Petitioner has not made a showing sufficient to overcome the presumption of effective assistance, as he has not made any showing that the guidelines calculation issue was "clearly stronger" than the issues Ms. West did present on appeal. Moreover, the fact that Petitioner wanted her to raise the issue on appeal does not mean that counsel was obligated to do so. Rather, a "criminal defense attorney is obligated to follow [her] client's wishes only with regard to the fundamental issues that must be personally decided by the client," which are "pleading guilty, waiving a jury, taking the stand, and appealing a conviction or sentence." United States v. Chapman, 593 F.3d 365, 369 (4th Cir. 2010). Here, Ms. West followed Petitioner's decision to pursue an appeal, and pursued the issues she believed were the strongest. There is nothing to indicate that the presumption of effectiveness of Ms. West's appellate performance should be overcome. See Lawrence, 517 F.3d at 709. Because the guidelines calculation issue was not clearly stronger than the issues she did present on appeal, Petitioner's ineffective assistance of counsel claim on this ground must be denied.

IV. Challenges to forfeiture orders are not cognizable under 28 U.S.C. § 2255.
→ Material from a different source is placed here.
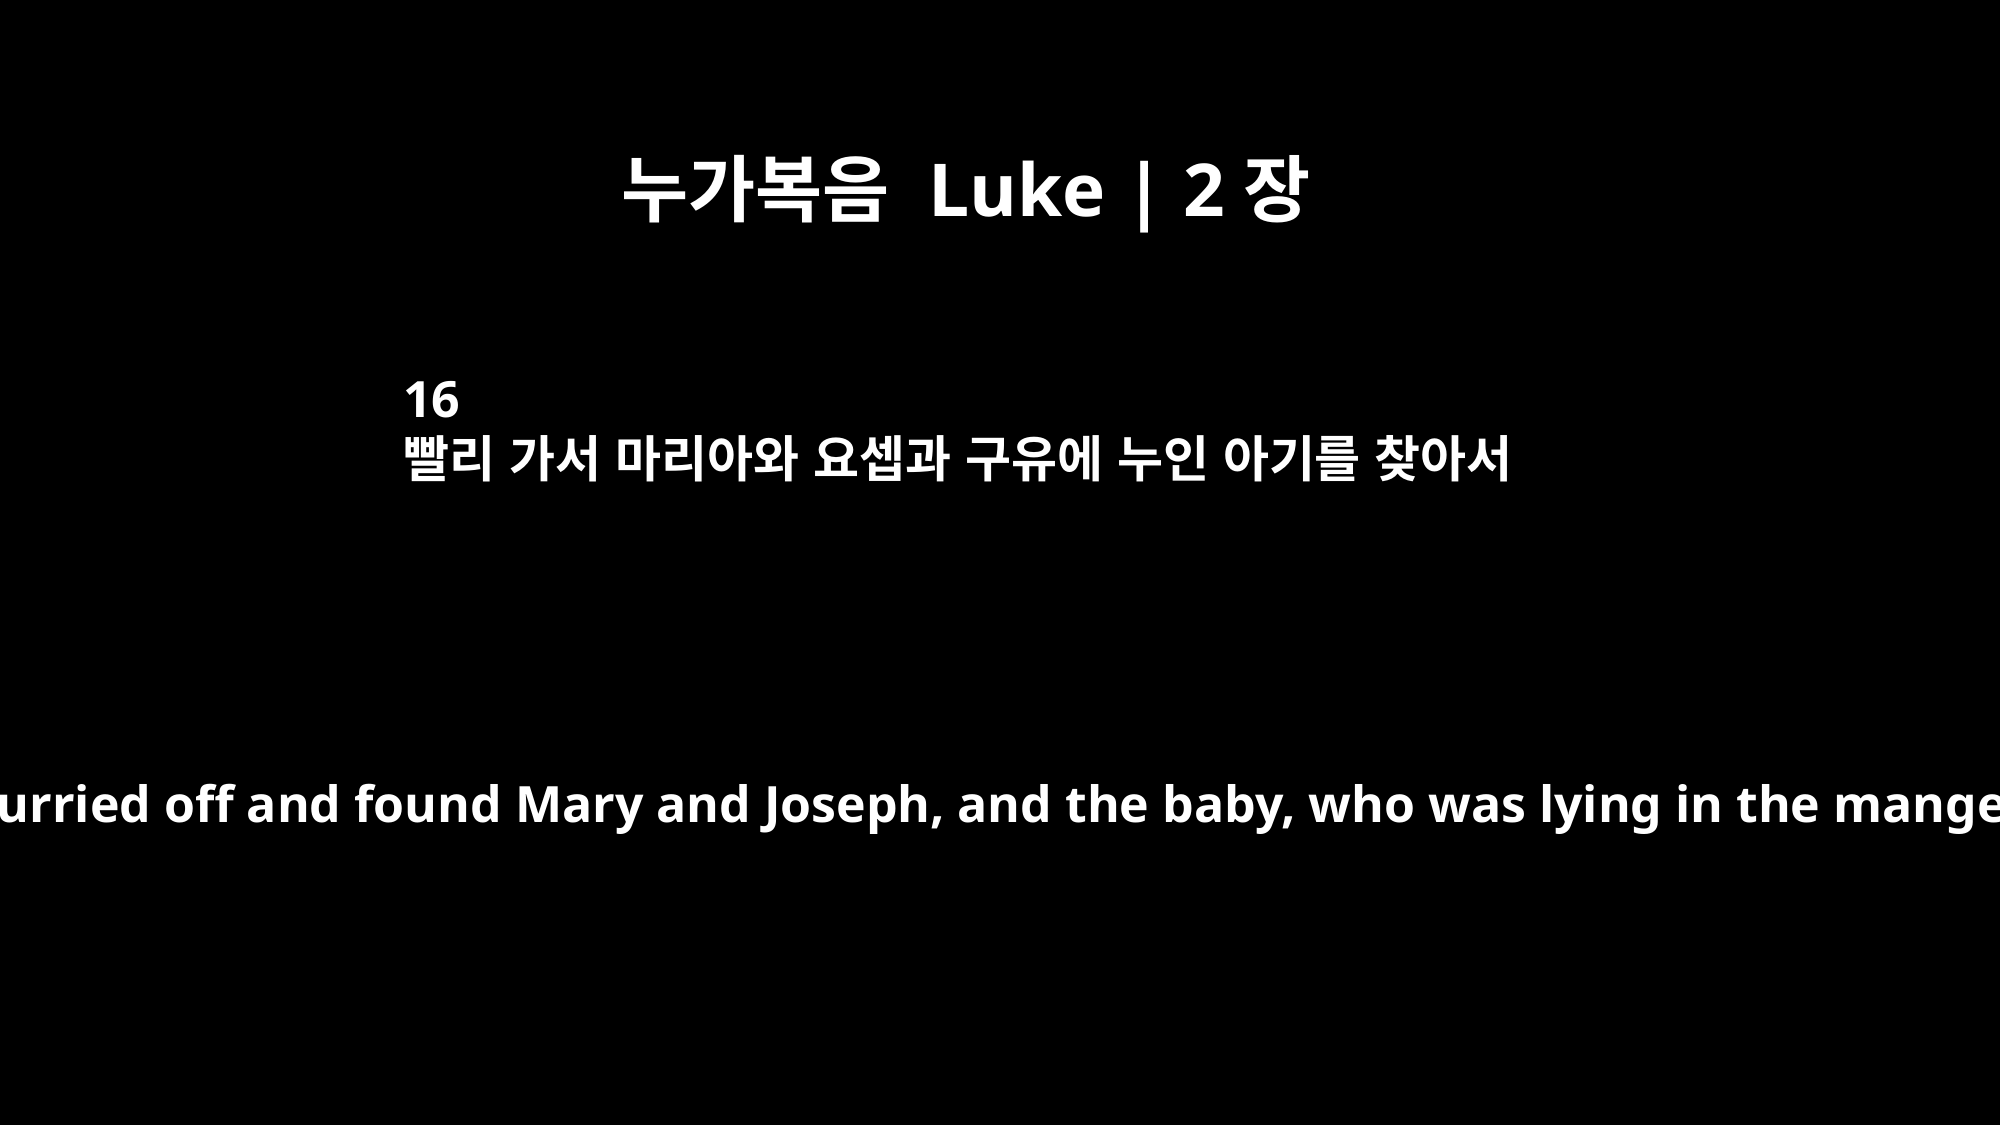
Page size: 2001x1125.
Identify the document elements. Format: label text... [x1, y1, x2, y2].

Petitioner's last ground for his ineffective assistance of counsel claim is that Ms. West "rendered constitutionally deficient performance by not challenging [his] pendant's forfeiture." ECF No. 625 at 19. 28 U.S.C. § 2255(a) encompasses only challenges to the petitioner's custody or confinement due to a constitutionally infirm sentence. Because the forfeiture proceedings are unrelated to Petitioner's confinement status, this claim is not cognizable under this statute. See Blaik v. United States, 161 F.3d 1341, 1342-43 (11th Cir. 1998) ("§ 2255 affords relief only to those prisoners who claim the right to be released from custody"); see also United States v. Abdelshafi, Crim. No. 07-cr-428-HEH, 2013 WL 4773978, at *4 (E.D. Va. Sept. 5, 2013) (because an ineffective assistance claim based on failure to challenge money forfeiture judgment "fails to implicate Abdelshafi's custody or confinement, he cannot pursue it in a 28 U.S.C. § 2255 motion").

V. Conclusion

For the reasons discussed above, Petitioner's Motion to Vacate Under 28 U.S.C. § 2255 will be granted in part insofar as he requests an evidentiary hearing on his counsel's alleged ineffective assistance during the plea bargaining stage. All of his other grounds for relief will be denied. A separate Order follows.

FootNotes


1. Mr. Mata ultimately received a sentence of 144 months' imprisonment, which was 48 months shorter than the sentence Mr. Steele received. ECF No. 468.